Morena, pérdidas tempranas

A nadie le cabe duda de que en la elección del pasado primero de julio el Movimiento de Regeneración Nacional (Morena), su aspirante presidencial y la mayoría de los candidatos a diversos cargos de elección en el país y, particularmente en Morelos, ganaron ampliamente; sin embargo, en lo que a Morelos se refiere, el partido ha perdido control y poder, pues son sus aliados los que se han quedado con la mejor parte, en lo político.

Las diferencias bajo las cuales caminaron durante el tiempo de las campañas son el origen de lo que observamos, particularmente en lo que al grupo parlamentario local se refiere.

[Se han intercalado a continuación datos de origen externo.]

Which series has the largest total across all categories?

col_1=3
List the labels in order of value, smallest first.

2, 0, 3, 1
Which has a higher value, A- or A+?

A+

Para nadie fue ajeno que las figuras locales de Morena pintaron su raya en lo que a la candidatura de Cuauhtémoc Blanco Bravo se refiere, y nunca lo apoyaron.

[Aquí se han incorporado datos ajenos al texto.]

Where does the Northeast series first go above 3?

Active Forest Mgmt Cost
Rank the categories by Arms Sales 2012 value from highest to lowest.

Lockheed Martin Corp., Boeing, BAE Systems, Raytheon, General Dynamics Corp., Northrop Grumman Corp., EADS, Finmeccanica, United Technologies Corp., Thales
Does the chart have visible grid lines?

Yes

Éste debió sacar la elección con base en los partidos Encuentro Social y del Trabajo porque los morenos, aconsejados por el entonces senador con licencia, Rabindranath Salazar Solorio, hasta operaron en su contra.

Aún se pueden observar por ahí leyendas como «AMLO sí, CUAU no», pintas atribuidas a las huestes del ex alcalde de Jiutepec.

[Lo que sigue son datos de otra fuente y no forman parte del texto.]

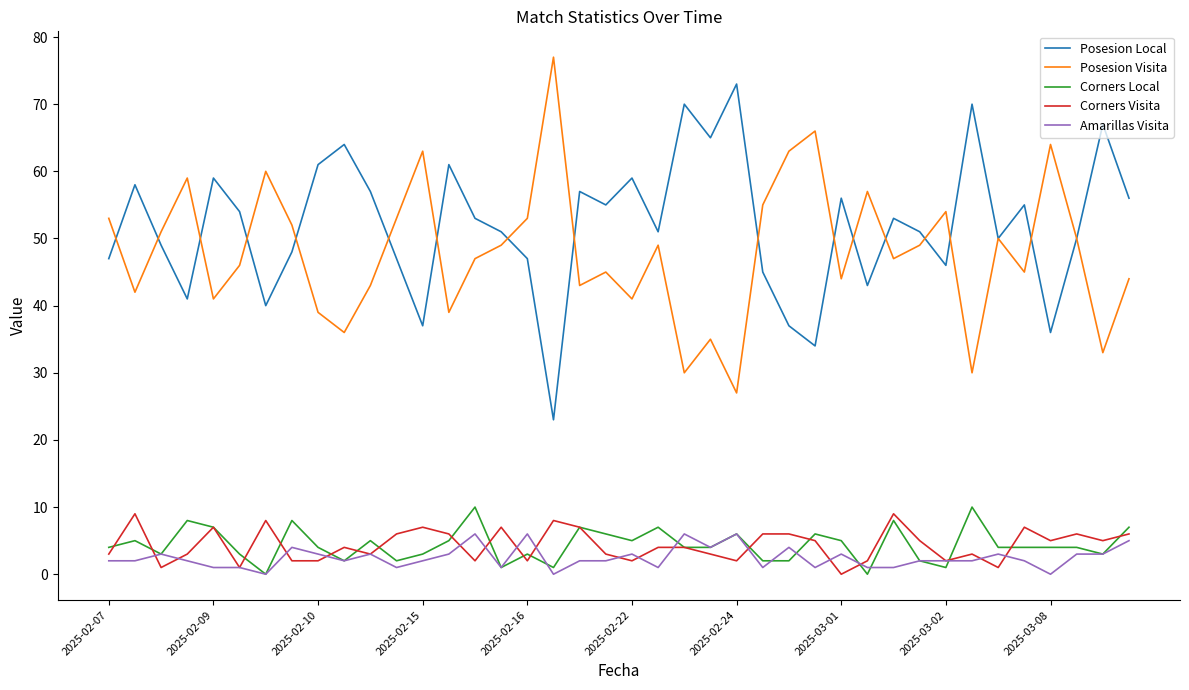

Reading right to left, extract all data points from this chart.

Posesion Local: 56	67	50	36	55	50	70	46	51	53	43	56	34	37	45	73	65	70	51	59	55	57	23	47	51	53	61	37	47	57	64	61	48	40	54	59	41	49	58	47
Posesion Visita: 44	33	50	64	45	50	30	54	49	47	57	44	66	63	55	27	35	30	49	41	45	43	77	53	49	47	39	63	53	43	36	39	52	60	46	41	59	51	42	53
Corners Local: 7	3	4	4	4	4	10	1	2	8	0	5	6	2	2	6	4	4	7	5	6	7	1	3	1	10	5	3	2	5	2	4	8	0	3	7	8	3	5	4
Corners Visita: 6	5	6	5	7	1	3	2	5	9	2	0	5	6	6	2	3	4	4	2	3	7	8	2	7	2	6	7	6	3	4	2	2	8	1	7	3	1	9	3
Amarillas Visita: 5	3	3	0	2	3	2	2	2	1	1	3	1	4	1	6	4	6	1	3	2	2	0	6	1	6	3	2	1	3	2	3	4	0	1	1	2	3	2	2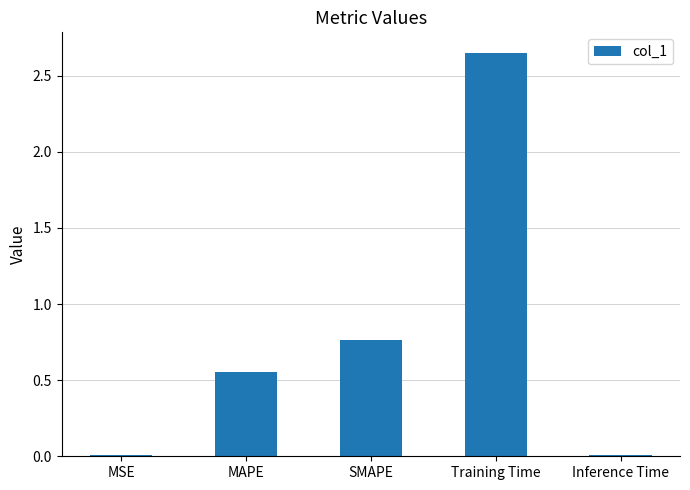

What is the change in value from MAPE to Training Time?

+2.1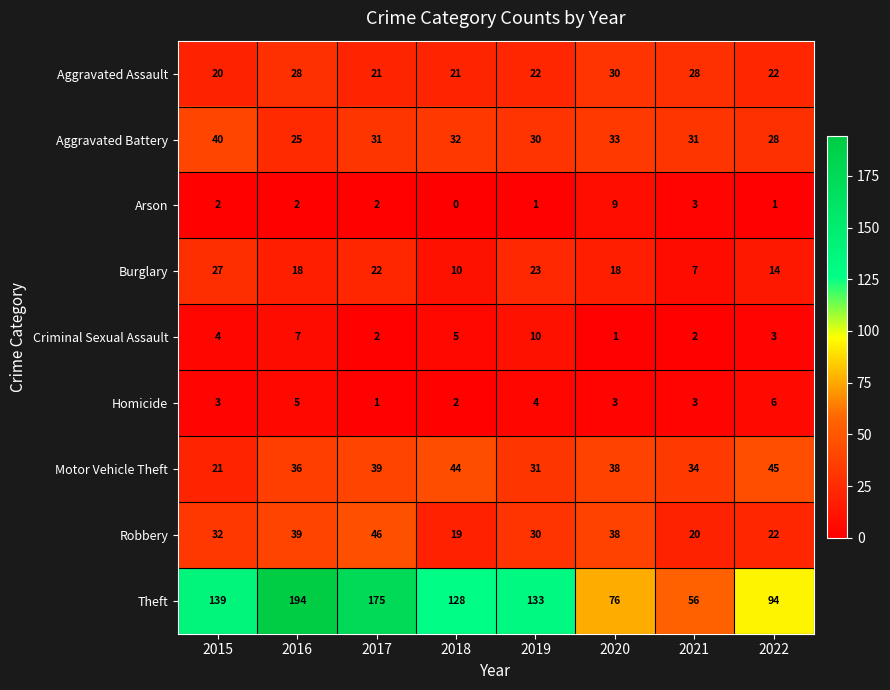

Which series has the largest total across all categories?

Theft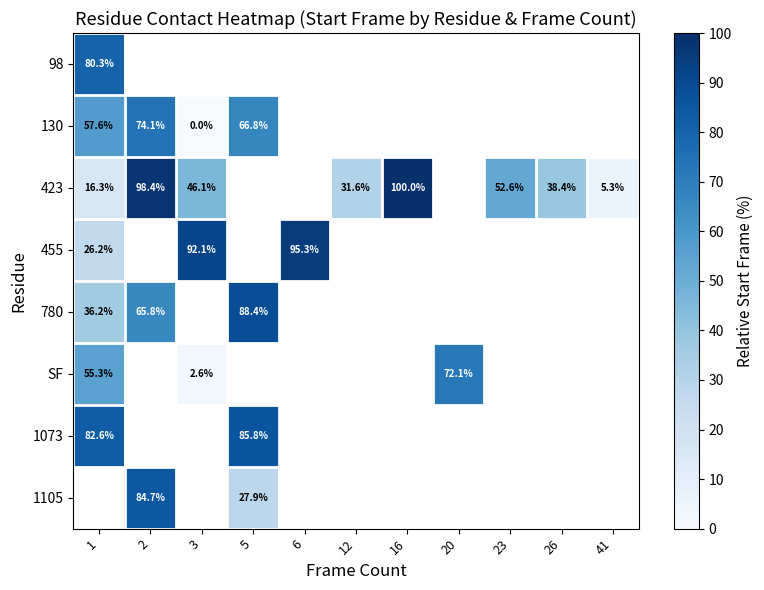

Count the number of categories in the chart.

11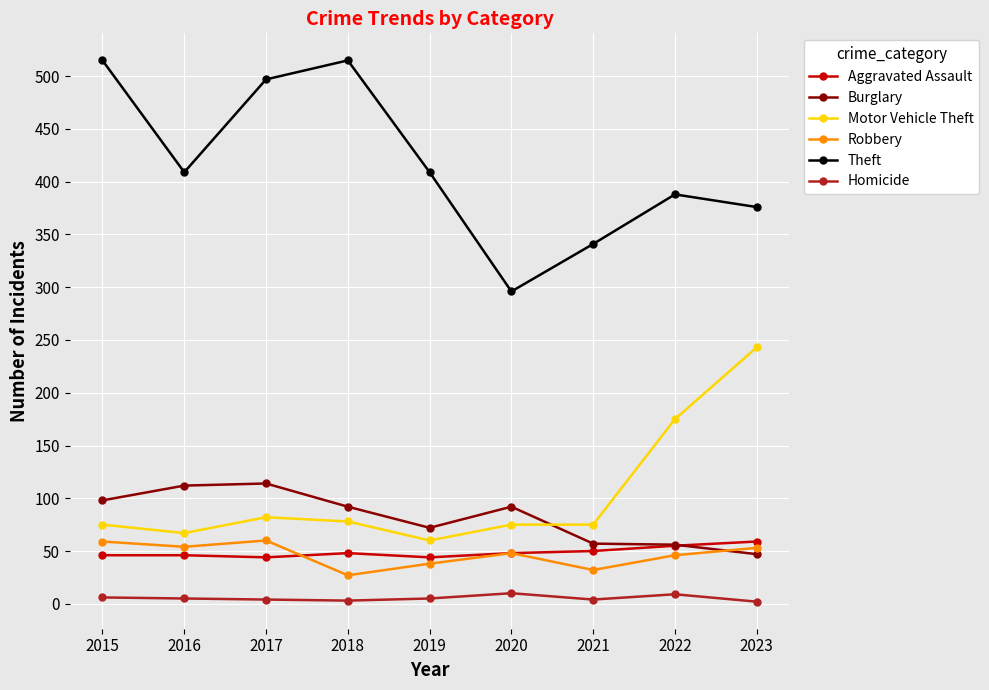

Is this an area chart (filled region under the line)?

No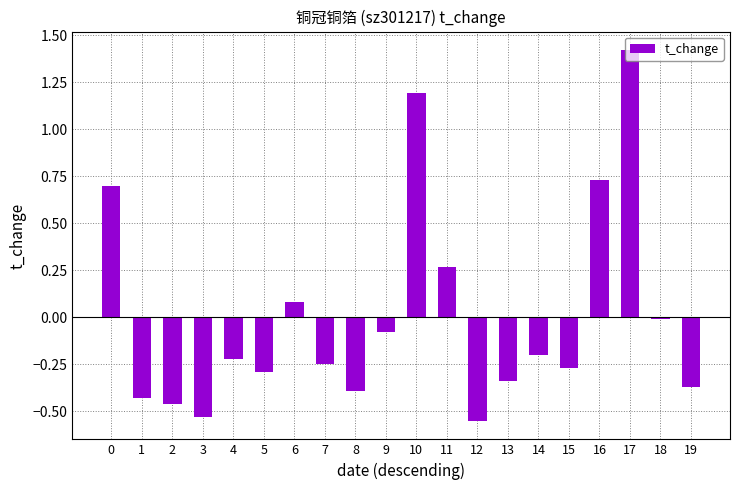

What is the sum of the values at 16 and 14?

0.5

Lo anterior hacía ver la ruptura que apareció a partir de que Blanco desplazó a Rabín en la candidatura, y que se profundizó ya después de que la coalición «juntos haremos historia», ganará en los 12 distritos locales de mayoría.

La resta de activos de Morena en el Congreso local ha dejado al partido de AMLO fuera de las posiciones de mayor control político y económico en la Cámara local, Alfonso de Jesús Sotelo Martínez se quedó con la Presidencia de la mesa directiva y Tania Valentina del PT con la Junta Política y de Gobierno.

Con seis miembros y riesgo de descender a cinco, el grupo parlamentario del Movimiento de Regeneración Nacional se quedó prácticamente sin nada, pero además la mayoría de los legisladores de partidos opositores a la coalición han venido haciendo grupo y equipo con PT y PES; dejándolos aislados y sin posibilidad de imponer agenda legislativa.

Se habla ahora de que Rabín estaría siendo nombrado Director General de Bansefi, por lo que habrá que esperar, porque aún no se hace oficial y si así fuera pues tampoco es una plataforma muy fuerte como para que desde ahí proyecte su futuro político con miras a ser candidato a la gubernatura en el 2024.

Siempre insistimos, mucho antes del proceso electoral, que la dirigencia estatal de Morena nunca dio muestras de liderazgo y trabajo, fue y sigue siendo un instituto político al que le quedó grande la silla y, si obtuvo el triunfo, fue por el arrastre de AMLO y Blanco Bravo, pues como organización electoral carecen de estructura y fuerza y si no lo aceptan y corrigen será su debut y despedida, al menos en el plano local.